I have merged this branch and refactored. In order to show history correctly, I am going to merge this PR, and then push my overriding main branch. Hopefully it will all work.

nobiot commented 1 year ago

User manual mentions the :thing-at-point property. https://nobiot.github.io/org-transclusion/#thing_002dat_002dpoint-property-to-specify-a-_0060_0060thing_0027_0027-to-transclude-from-the-source. This appears in the feature index too (screen below)

Also added a comment in the "Known Limitation" section.
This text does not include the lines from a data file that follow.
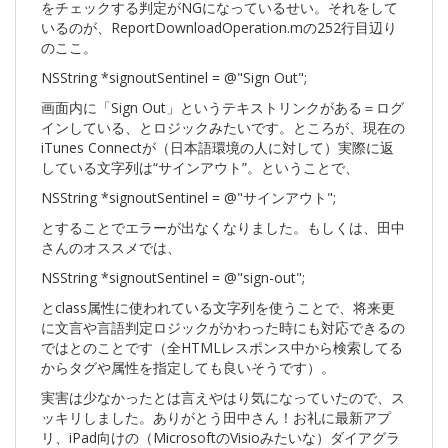
をチェックする判定がNGになっているせい。それをして
いるのが、ReportDownloadOperation.mの252行目辺り
のここ。
NSString *signoutSentinel = @"Sign Out";
画面内に「Sign Out」というテキストリンクがある＝ログ
インしている、とロジックみたいです。ところが、現在の
iTunes Connectが（日本語環境の人に対して）実際に返
している文字列は“サインアウト”。ということで、
NSString *signoutSentinel = @"サインアウト";
とすることでエラーが出なくなりました。もしくは、田中
さんのオススメでは、
NSString *signoutSentinel = @"sign-out";
とclass属性に使われている文字列を使うことで、将来更
に文言や言語判定ロジックがかわった時にも対応できるの
ではとのことです（全HTMLレスポンス中から検索してる
からタグや属性を指定しても良いそうです）。
実害は少なかったとは言えやはり気になっていたので、ス
ッキリしました。ありがとう田中さん！お礼に最新アプ
リ、iPad向けの（MicrosoftのVisioみたいな）ダイアグラ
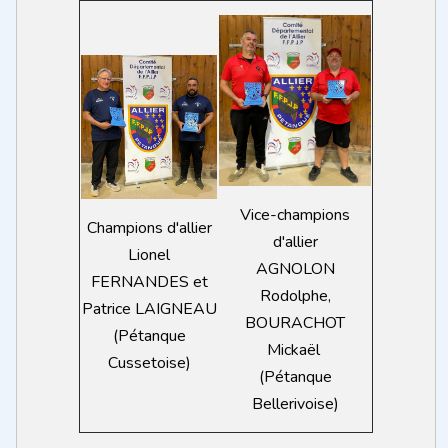
Vice-champions
Champions d'allier
d'allier
Lionel
AGNOLON
FERNANDES et
Rodolphe,
Patrice LAIGNEAU
BOURACHOT
(Pétanque
Mickaël
Cussetoise)
(Pétanque
Bellerivoise)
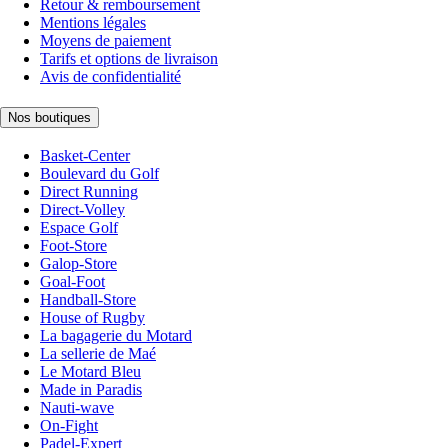
Retour & remboursement
Mentions légales
Moyens de paiement
Tarifs et options de livraison
Avis de confidentialité
Nos boutiques
Basket-Center
Boulevard du Golf
Direct Running
Direct-Volley
Espace Golf
Foot-Store
Galop-Store
Goal-Foot
Handball-Store
House of Rugby
La bagagerie du Motard
La sellerie de Maé
Le Motard Bleu
Made in Paradis
Nauti-wave
On-Fight
Padel-Expert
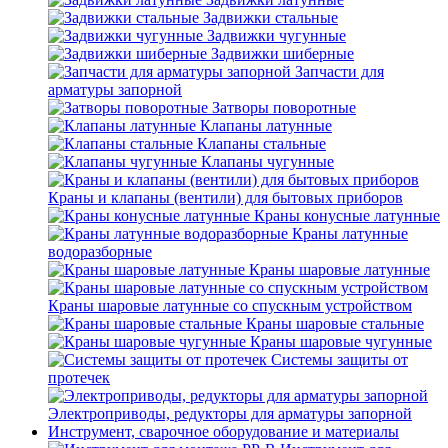
Задвижки стальные
Задвижки чугунные
Задвижки шиберные
Запчасти для
арматуры запорной
Затворы поворотные
Клапаны латунные
Клапаны стальные
Клапаны чугунные
Краны и клапаны (вентили) для бытовых приборов
Краны конусные латунные
Краны латунные
водоразборные
Краны шаровые латунные
Краны шаровые латунные со спускным устройством
Краны шаровые стальные
Краны шаровые чугунные
Системы защиты от
протечек
Электроприводы, редукторы для арматуры запорной
Инструмент, сварочное оборудование и материалы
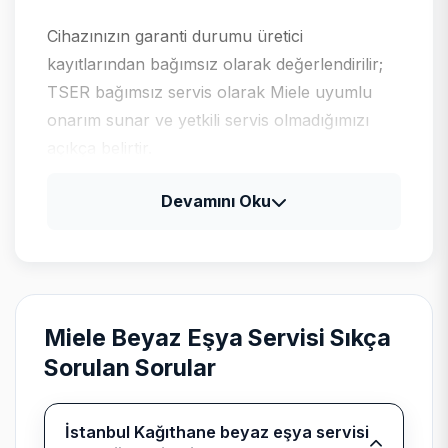
Cihazınızın garanti durumu üretici
kayıtlarından bağımsız olarak değerlendirilir;
TSER bağımsız servis olarak Miele uyumlu
onarım sunar ve yetkili servis olmadığımızı
açıkça belirtir.
Devamını Oku
Miele için tipik arıza profili
Miele ürünlerinde uzun ömürlü rulman ve
pompa setleri; yüksek segmentte parça
tedarik süresi önceden paylaşılır.
Miele Beyaz Eşya Servisi Sıkça
Sorulan Sorular
Bağımsız kurumsal servis
İstanbul Kağıthane beyaz eşya servisi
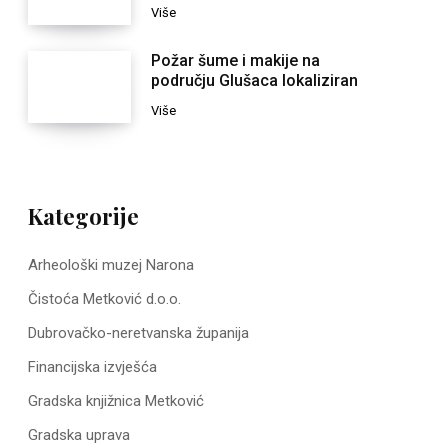
Više
Požar šume i makije na
području Glušaca lokaliziran
Više
Kategorije
Arheološki muzej Narona
Čistoća Metković d.o.o.
Dubrovačko-neretvanska županija
Financijska izvješća
Gradska knjižnica Metković
Gradska uprava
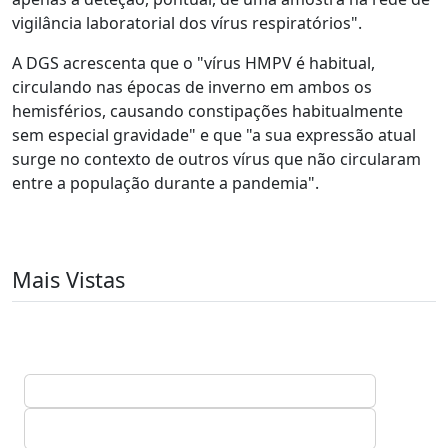
vigilância laboratorial dos vírus respiratórios".
A DGS acrescenta que o "vírus HMPV é habitual,
circulando nas épocas de inverno em ambos os
hemisférios, causando constipações habitualmente
sem especial gravidade" e que "a sua expressão atual
surge no contexto de outros vírus que não circularam
entre a população durante a pandemia".
Mais Vistas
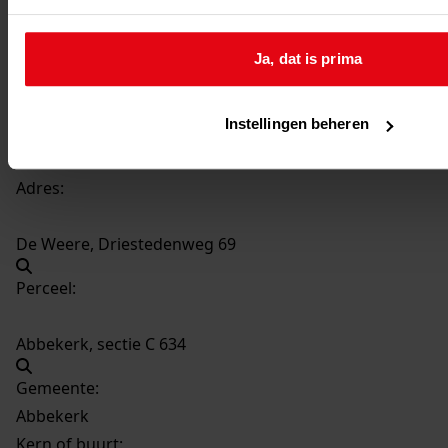
Datering
:
1971-1972
Ja, dat is prima
Beschrijving:
Bouwen van een landbouwschuur
Instellingen beheren
Datum vergunning:
10-01-1972
Adres:
De Weere, Driestedenweg 69
Perceel:
Abbekerk, sectie C 634
Gemeente:
Abbekerk
Kern of buurt:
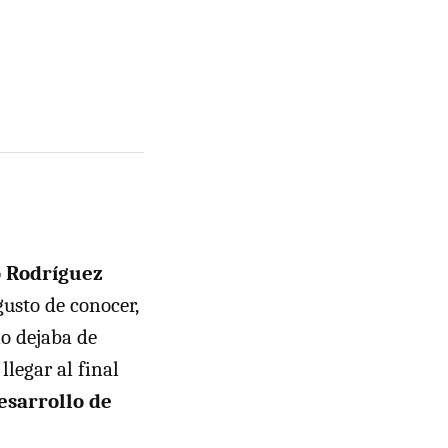
o Rodríguez
 gusto de conocer,
no dejaba de
llegar al final
esarrollo de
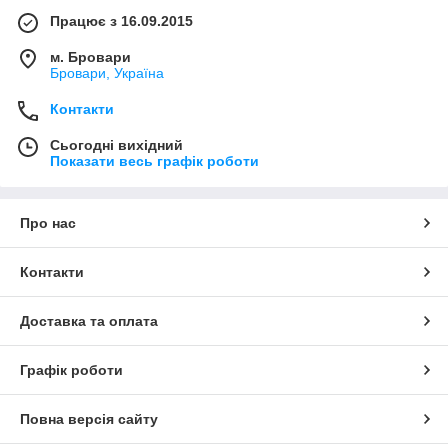
Працює з 16.09.2015
м. Бровари
Бровари, Україна
Контакти
Сьогодні вихідний
Показати весь графік роботи
Про нас
Контакти
Доставка та оплата
Графік роботи
Повна версія сайту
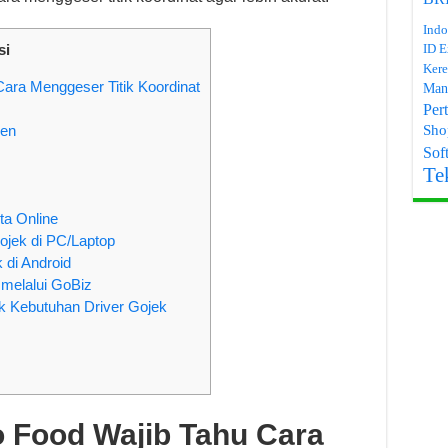
Indo
si
ID E
Kere
ara Menggeser Titik Koordinat
Man
Per
Sho
men
Soft
Te
ta Online
ojek di PC/Laptop
 di Android
k melalui GoBiz
k Kebutuhan Driver Gojek
 Food Wajib Tahu Cara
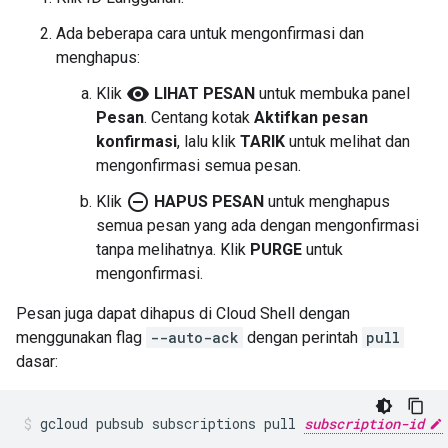
Ada beberapa cara untuk mengonfirmasi dan
menghapus:
visibility
Klik
LIHAT PESAN
untuk membuka panel
Pesan
. Centang kotak
Aktifkan pesan
konfirmasi
, lalu klik
TARIK
untuk melihat dan
mengonfirmasi semua pesan.
remove_circle_outline
Klik
HAPUS PESAN
untuk menghapus
semua pesan yang ada dengan mengonfirmasi
tanpa melihatnya. Klik
PURGE
untuk
mengonfirmasi.
Pesan juga dapat dihapus di Cloud Shell dengan
menggunakan flag
--auto-ack
dengan perintah
pull
dasar:
gcloud pubsub subscriptions pull 
subscription-id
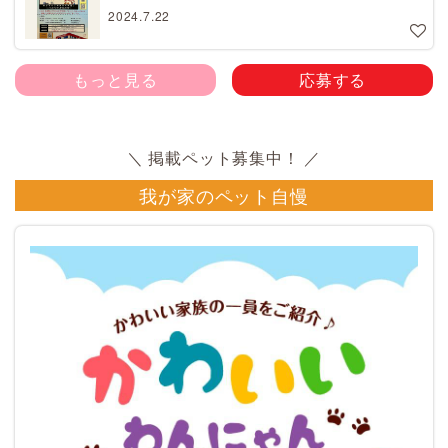
2024.7.22
もっと見る
応募する
我が家のペット自慢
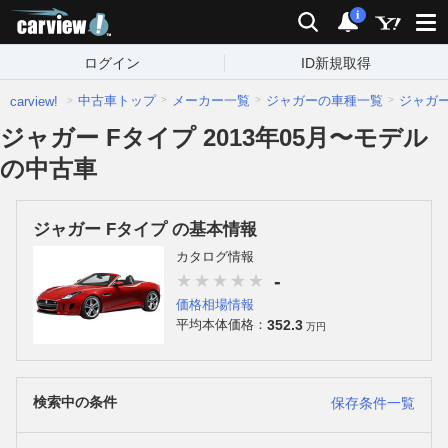
carview!
検索
通知
i
ログイン
ID新規取得
中古車トップ
メーカー一覧
ジャガーの車種一覧
ジャガ
carview!
ジャガー Fタイプ 2013年05月〜モデル
の中古車
ジャガー Fタイプ の基本情報
カタログ情報
-
価格相場情報
352.3
平均本体価格：
万円
検索中の条件
保存条件一覧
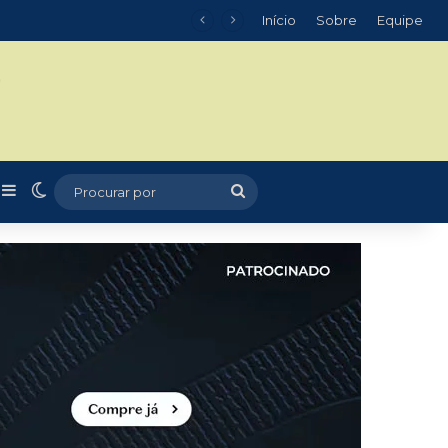
Início
Sobre
Equipe
m
r
rtigo aleatório
Barra Lateral
Switch skin
Procurar
por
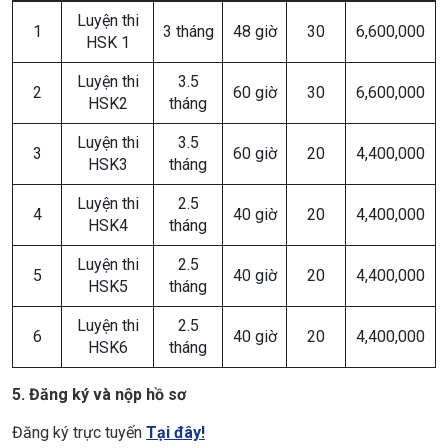
Luyện thi
1
3 tháng
48 giờ
30
6,600,000
HSK 1
Luyện thi
3.5
2
60 giờ
30
6,600,000
HSK2
tháng
Luyện thi
3.5
3
60 giờ
20
4,400,000
HSK3
tháng
Luyện thi
2.5
4
40 giờ
20
4,400,000
HSK4
tháng
Luyện thi
2.5
5
40 giờ
20
4,400,000
HSK5
tháng
Luyện thi
2.5
6
40 giờ
20
4,400,000
HSK6
tháng
5. Đăng ký và nộp hồ sơ
Đăng ký trực tuyến
Tại đây!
With the user manual, I have a feeling that I should re-organize a bit to make these properties appear more prominently for easier look up from the TOC, etc... Any idea would be welcome.

image

llcc commented 1 year ago

Hi, guys! Thanks for making this PR into Org-transclusion.

I want to suggest using the single-word thingatpt instead of thing-at-point, as thingatpt is more concise. BTW, the name of Emacs thing-at-point library is thingatpt.

What are your opinions?

nobiot commented 1 year ago

Good idea but we should keep supporting thing-at-point for backward compatibility now that it's been published to GNU-devel repository.

The minimal change like the diff below lets users use :thingatpt as an acceptable alternative property name in the #+transclude keyword like this: ":thingatpt sexp" (full line example below).

#+transclude: [[./things-at-point-dir/baz.el::foo][barz-baz-fuzz]]  :src elisp :thingatpt sexp

When you add and then remove the transclusion, it will automatically go back to the canonical property name :thing-at-point. Perhaps we could start with this?

Retaining the original :thingatpt as users put is possible but it requires more changes and at least I don't have capacity to do this (with properly testing it)). PR is welcome if someone is willing to help us for this.

Thoughts?

@@ -311,8 +311,8 @@ It is meant to be used by `org-transclusion-get-string-to-plist'.
 It needs to be set in `org-transclusion-get-keyword-values-hook'.
 Double qutations are optional :thing-at-point \"sexp\".  The regex should
 match any valid elisp symbol (but please don't quote it)."
-  (when (string-match ":thing-at-point \\([[:alnum:][:punct:]]+\\)" string)
-    (list :thing-at-point (org-strip-quotes (match-string 1 string)))))
+  (when (string-match "\\(:thing-at-point\\|:thingatpt\\) \\([[:alnum:][:punct:]]+\\)" string)
+    (list :thing-at-point (org-strip-quotes (match-string 2 string)))))

 (defun org-transclusion-content-format-src-lines (type content indent)
   "Format text CONTENT from source before transcluding.
nobiot commented 1 year ago

@llcc It was possible quicker than I thought it would be. Created a PR #189 to:

  1. Allow :thingatpt as an alternative property name
  2. Retain the original as it is typed by the user

@llcc, could you, or someone test the branch, please?

Here is the file I used for my quick manual testing.

ParetoOptimalDev commented 10 months ago

the reverse-literate package I'm working on that heavily leans on org-transclusion.

@devcarbon-com Is there a repo online anywhere so I can try this or at least follow your progress on this?

devcarbon-com commented 10 months ago

@ParetoOptimalDev Sure, it is in a proof-of-concept stage at the moment, and I've not been able to work on it recently (hopefully soon).